# Philodendron



## Kgbower (Jul 9, 2009)

I was wondering if philodendron would be ok to plant in a viv I know it grows rather quick which is ok by me I don't mind cutting it often, just checking to see if there was anything to be concerned with. Also what are some other good plants for a 20 tall I have: wandering jew, java moss, wandering fig(I think), and another plant I can't remember the name of. I was hoping to find something that flowers possibly.
Thanks


----------



## boogsawaste (Jun 28, 2008)

African violet is a nice flowering plant that does well in our vivs. You can pick them up cheap at home depot or lowes regularly. 

As far as philos, I like to use philo erubescens. A very cool plant that climbs up my backgrounds. 
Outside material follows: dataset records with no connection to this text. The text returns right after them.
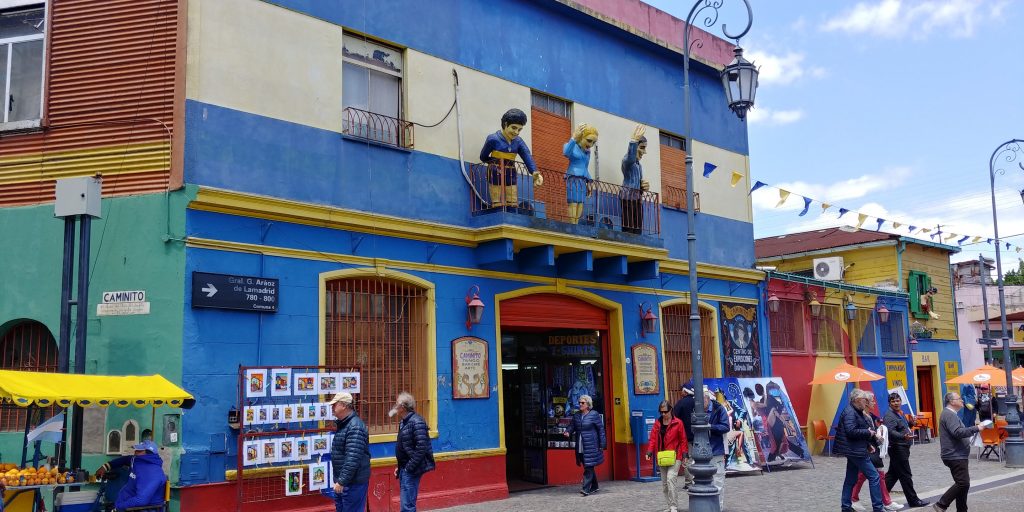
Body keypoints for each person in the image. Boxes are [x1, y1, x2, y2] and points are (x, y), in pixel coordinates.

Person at [934, 391, 989, 512]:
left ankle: (962, 509)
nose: (962, 400)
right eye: (959, 399)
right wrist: (976, 428)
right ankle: (941, 504)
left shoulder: (951, 414)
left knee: (963, 484)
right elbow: (958, 432)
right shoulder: (949, 414)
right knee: (963, 483)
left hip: (958, 454)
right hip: (954, 455)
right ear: (952, 401)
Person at [479, 108, 541, 207]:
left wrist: (534, 171)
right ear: (505, 124)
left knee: (512, 198)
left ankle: (510, 207)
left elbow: (526, 155)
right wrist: (491, 162)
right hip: (495, 170)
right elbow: (483, 156)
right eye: (514, 128)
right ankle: (496, 205)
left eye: (519, 129)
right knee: (496, 195)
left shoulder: (518, 141)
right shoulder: (493, 139)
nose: (516, 132)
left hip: (511, 171)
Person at [850, 394, 902, 511]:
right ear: (866, 402)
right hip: (867, 449)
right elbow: (859, 432)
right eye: (872, 401)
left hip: (873, 448)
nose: (874, 403)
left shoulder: (870, 416)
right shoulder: (860, 416)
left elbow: (876, 425)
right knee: (873, 475)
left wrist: (880, 430)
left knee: (867, 475)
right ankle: (856, 499)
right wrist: (874, 434)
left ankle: (882, 501)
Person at [836, 388, 884, 512]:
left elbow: (857, 429)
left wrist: (867, 444)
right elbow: (851, 431)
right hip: (855, 451)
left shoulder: (856, 411)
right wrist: (868, 433)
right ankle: (878, 508)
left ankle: (846, 507)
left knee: (850, 479)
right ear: (857, 400)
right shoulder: (850, 412)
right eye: (865, 400)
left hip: (855, 449)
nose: (867, 402)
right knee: (874, 477)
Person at [391, 391, 435, 512]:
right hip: (404, 467)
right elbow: (405, 446)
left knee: (407, 505)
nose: (395, 407)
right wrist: (400, 466)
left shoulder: (417, 422)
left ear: (403, 407)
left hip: (411, 469)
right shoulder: (404, 422)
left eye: (397, 404)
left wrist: (409, 467)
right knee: (406, 502)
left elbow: (422, 447)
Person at [883, 392, 929, 508]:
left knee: (892, 476)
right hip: (897, 448)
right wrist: (903, 437)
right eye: (893, 401)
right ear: (889, 403)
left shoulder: (899, 413)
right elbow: (891, 432)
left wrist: (911, 423)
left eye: (897, 400)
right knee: (905, 475)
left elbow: (903, 427)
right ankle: (913, 501)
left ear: (901, 402)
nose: (896, 403)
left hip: (903, 446)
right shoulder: (889, 415)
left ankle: (879, 497)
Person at [95, 440, 167, 511]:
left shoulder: (153, 473)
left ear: (148, 453)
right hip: (125, 506)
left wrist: (117, 508)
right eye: (136, 450)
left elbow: (141, 500)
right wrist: (106, 467)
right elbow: (125, 459)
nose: (135, 452)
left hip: (139, 509)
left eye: (139, 451)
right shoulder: (138, 461)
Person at [329, 392, 370, 512]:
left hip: (352, 483)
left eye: (334, 405)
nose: (332, 408)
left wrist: (341, 481)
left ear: (343, 405)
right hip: (345, 482)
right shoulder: (345, 425)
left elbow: (352, 458)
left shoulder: (355, 426)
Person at [645, 399, 687, 512]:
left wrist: (684, 454)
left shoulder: (678, 423)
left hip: (675, 455)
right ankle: (669, 506)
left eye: (665, 411)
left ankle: (674, 506)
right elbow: (653, 439)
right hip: (662, 456)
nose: (663, 414)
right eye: (661, 412)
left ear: (671, 410)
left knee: (670, 479)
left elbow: (683, 439)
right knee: (664, 484)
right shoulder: (657, 423)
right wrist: (649, 451)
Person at [564, 394, 606, 495]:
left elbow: (601, 430)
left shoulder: (594, 414)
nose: (580, 404)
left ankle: (586, 489)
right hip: (581, 445)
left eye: (582, 403)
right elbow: (572, 426)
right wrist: (568, 431)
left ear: (588, 404)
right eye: (579, 402)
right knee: (588, 465)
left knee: (588, 467)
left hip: (592, 445)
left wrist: (602, 444)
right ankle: (595, 486)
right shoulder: (577, 415)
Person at [563, 123, 598, 224]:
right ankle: (572, 223)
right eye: (589, 141)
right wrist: (573, 138)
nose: (590, 145)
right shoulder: (571, 146)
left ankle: (576, 223)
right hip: (573, 177)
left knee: (580, 203)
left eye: (593, 142)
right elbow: (566, 153)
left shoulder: (587, 152)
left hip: (582, 180)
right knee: (573, 201)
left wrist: (590, 181)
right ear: (581, 137)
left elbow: (585, 168)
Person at [702, 387, 731, 510]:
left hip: (716, 449)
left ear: (707, 398)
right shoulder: (696, 410)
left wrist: (710, 427)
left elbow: (725, 427)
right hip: (701, 451)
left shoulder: (719, 409)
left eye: (701, 400)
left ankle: (717, 508)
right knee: (700, 482)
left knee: (718, 481)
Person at [619, 124, 649, 234]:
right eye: (642, 148)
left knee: (637, 227)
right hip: (627, 197)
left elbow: (639, 183)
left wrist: (643, 186)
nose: (644, 152)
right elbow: (630, 157)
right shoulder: (627, 161)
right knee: (628, 225)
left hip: (637, 198)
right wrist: (633, 141)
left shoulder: (639, 166)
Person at [671, 383, 696, 488]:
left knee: (687, 459)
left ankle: (689, 482)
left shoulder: (681, 403)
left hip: (685, 436)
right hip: (698, 435)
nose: (681, 392)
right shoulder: (697, 402)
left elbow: (674, 419)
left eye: (682, 390)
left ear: (685, 391)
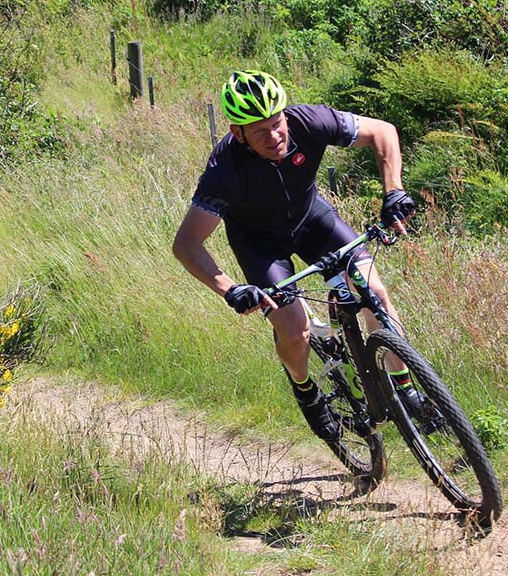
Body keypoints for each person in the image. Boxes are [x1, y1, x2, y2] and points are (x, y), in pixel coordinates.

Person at [172, 70, 419, 441]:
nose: (274, 137)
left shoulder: (309, 121)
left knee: (375, 292)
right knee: (293, 328)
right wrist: (230, 289)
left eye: (276, 123)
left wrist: (394, 191)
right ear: (238, 133)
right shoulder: (224, 171)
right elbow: (187, 244)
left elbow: (382, 131)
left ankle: (405, 387)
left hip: (312, 219)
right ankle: (306, 391)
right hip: (260, 245)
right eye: (259, 131)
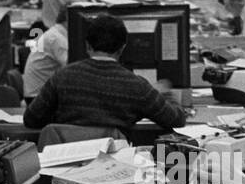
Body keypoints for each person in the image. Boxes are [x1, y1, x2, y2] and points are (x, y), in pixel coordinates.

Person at [24, 14, 187, 137]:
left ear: (87, 45)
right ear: (122, 49)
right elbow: (176, 120)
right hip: (113, 168)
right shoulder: (137, 86)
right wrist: (165, 93)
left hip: (63, 170)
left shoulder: (61, 77)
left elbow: (31, 119)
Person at [22, 20, 68, 99]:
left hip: (37, 95)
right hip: (37, 99)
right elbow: (73, 67)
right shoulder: (56, 38)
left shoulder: (55, 33)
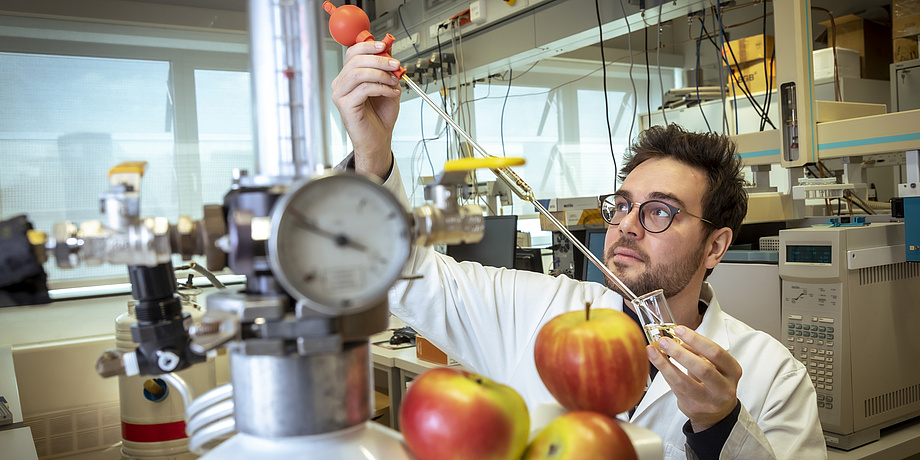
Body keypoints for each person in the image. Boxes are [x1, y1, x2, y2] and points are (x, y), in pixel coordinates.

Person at [331, 40, 827, 459]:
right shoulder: (537, 311)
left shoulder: (773, 376)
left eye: (659, 211)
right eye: (622, 205)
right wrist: (371, 155)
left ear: (715, 245)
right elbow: (402, 272)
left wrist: (723, 425)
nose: (626, 226)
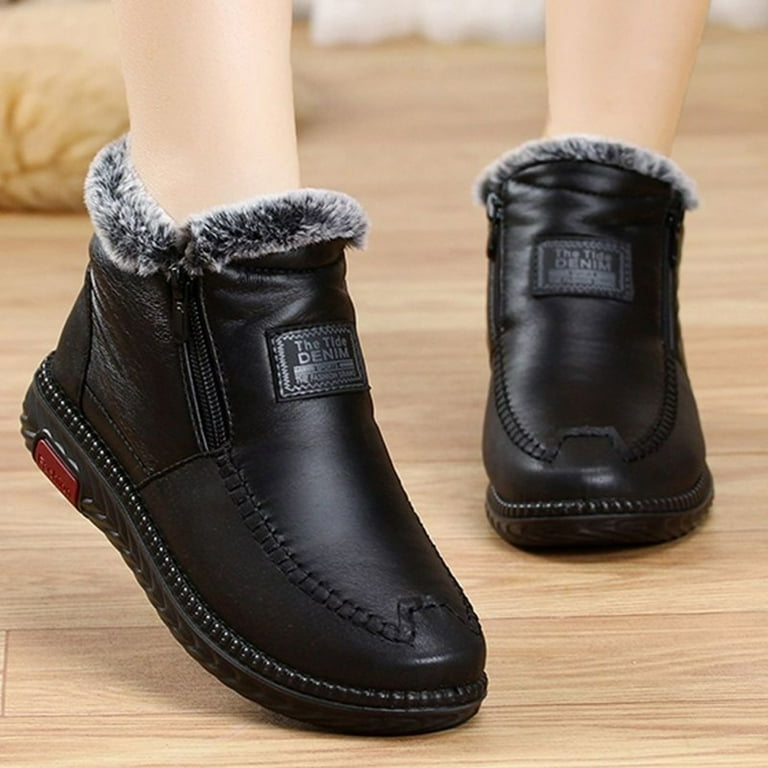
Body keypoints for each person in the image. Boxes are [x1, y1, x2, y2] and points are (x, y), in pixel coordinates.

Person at [20, 0, 712, 734]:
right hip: (180, 300)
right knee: (219, 203)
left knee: (611, 130)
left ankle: (600, 185)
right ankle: (193, 235)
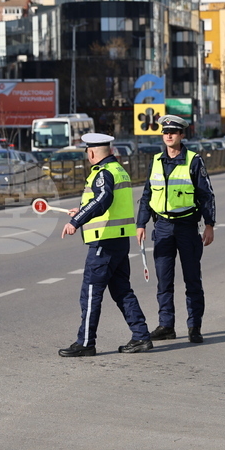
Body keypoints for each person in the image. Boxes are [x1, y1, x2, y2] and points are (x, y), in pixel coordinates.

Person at [58, 133, 153, 357]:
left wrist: (76, 221)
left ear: (91, 152)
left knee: (90, 293)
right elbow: (105, 202)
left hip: (105, 242)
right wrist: (81, 210)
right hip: (118, 241)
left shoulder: (103, 173)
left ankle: (86, 343)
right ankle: (141, 336)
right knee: (122, 291)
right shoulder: (118, 169)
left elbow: (103, 199)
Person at [136, 115, 216, 344]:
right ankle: (166, 325)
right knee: (164, 280)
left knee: (192, 279)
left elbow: (206, 195)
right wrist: (141, 223)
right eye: (165, 132)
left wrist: (209, 225)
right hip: (162, 226)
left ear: (181, 134)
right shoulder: (156, 161)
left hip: (187, 226)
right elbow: (147, 194)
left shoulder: (193, 161)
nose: (169, 135)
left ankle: (194, 327)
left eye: (173, 132)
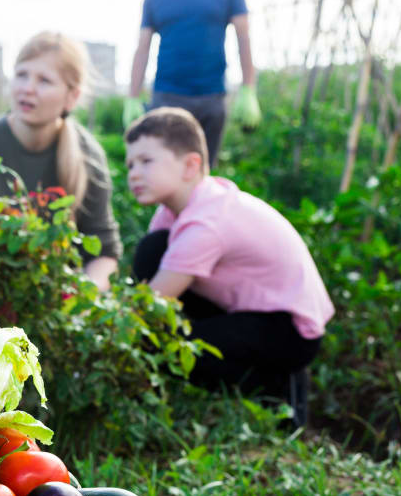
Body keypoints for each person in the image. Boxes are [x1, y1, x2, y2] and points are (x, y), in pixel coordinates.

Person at [125, 107, 333, 404]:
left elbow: (150, 307)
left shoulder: (207, 222)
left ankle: (274, 392)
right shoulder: (172, 211)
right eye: (130, 163)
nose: (134, 173)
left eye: (146, 161)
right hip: (252, 311)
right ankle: (237, 361)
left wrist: (96, 329)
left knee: (171, 349)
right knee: (153, 250)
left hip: (291, 331)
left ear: (190, 166)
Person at [0, 32, 121, 291]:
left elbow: (104, 252)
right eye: (22, 74)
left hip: (60, 295)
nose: (27, 88)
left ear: (72, 96)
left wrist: (86, 296)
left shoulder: (87, 155)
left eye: (44, 80)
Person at [123, 0, 261, 168]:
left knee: (201, 170)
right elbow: (142, 48)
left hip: (211, 97)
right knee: (164, 170)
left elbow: (244, 37)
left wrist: (248, 88)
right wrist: (132, 97)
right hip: (167, 98)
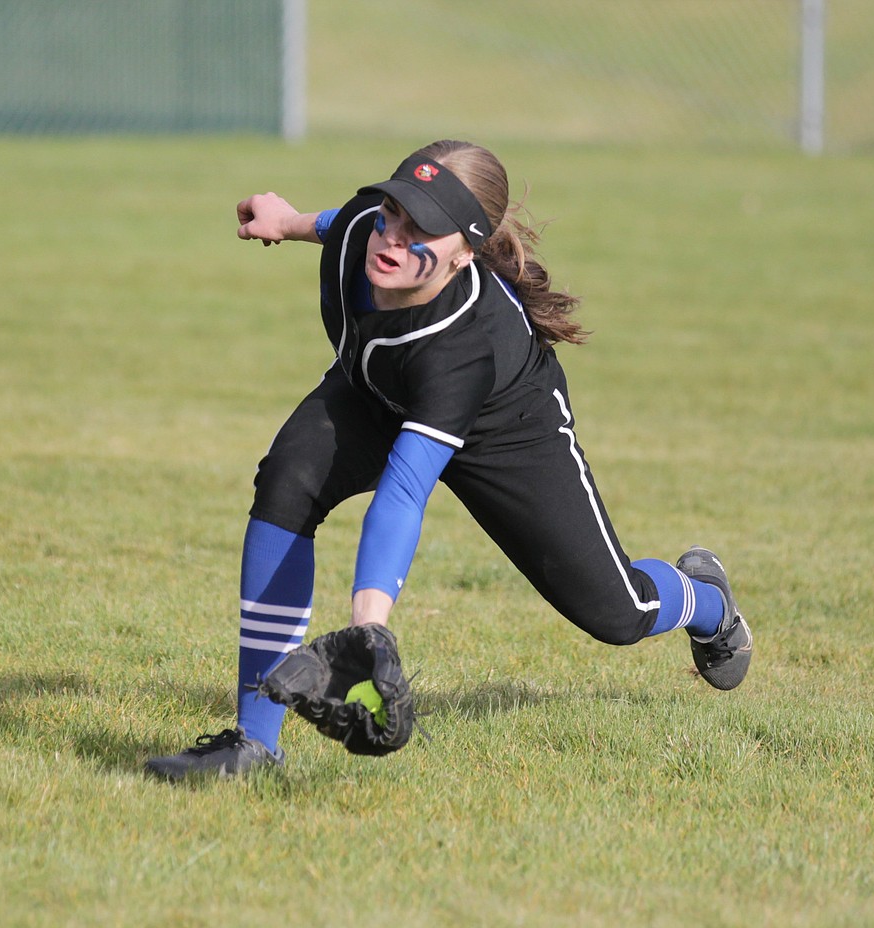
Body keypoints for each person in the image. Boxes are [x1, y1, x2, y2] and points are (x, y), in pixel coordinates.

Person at [145, 140, 753, 781]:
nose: (394, 237)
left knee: (616, 613)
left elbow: (405, 493)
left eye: (422, 229)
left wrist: (367, 631)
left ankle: (706, 601)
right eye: (395, 211)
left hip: (506, 428)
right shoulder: (366, 228)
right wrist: (289, 221)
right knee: (288, 481)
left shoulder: (462, 345)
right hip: (377, 392)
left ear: (467, 250)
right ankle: (252, 748)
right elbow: (340, 222)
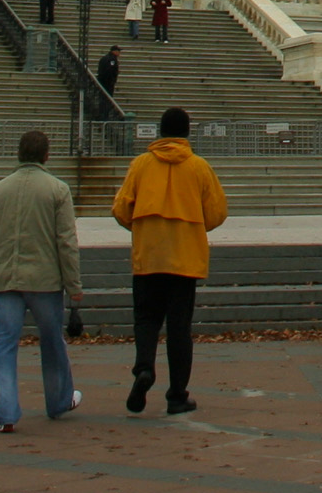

BTW, you're talking about "creeping fig", not wandering fig. Good luck!


----------



## Kgbower (Jul 9, 2009)

Ya I realized it was creeping fig after I had posted  LOL, I never thought of violets, is there anyway to prepare them in case they were chemically treated?


----------



## Mikembo (Jan 26, 2009)

I use the Philodendron micans (Velvet-leaf ) in some of my vivs. One of my favorite philos to use.

-Mike-


----------



## tikifrog (May 11, 2004)

I love philos! I've been cutting and growing the same Anderson's red for over a decade. It does get a little big but cuts back very well. Most any of the hardware store varieties prove to be very hardy and easy to propagate.


----------



## jdogfunk99 (Oct 16, 2007)

I've had a miniature Philodendron in my viv for a year and it's doing great. Can't wait for the vines to keep going and growing longer.


----------



## tikifrog (May 11, 2004)

What type of philo is the mini?


----------



## skylsdale (Sep 16, 2007)

_Philodendron scandens_ and _micans_ are a staple in just about all of my vivariums.


----------



## harrywitmore (Feb 9, 2004)

I think that both P scandens and P micans are actually variations of the species P hederaceum. They are well suited for terrarium care. But, they can get large.


----------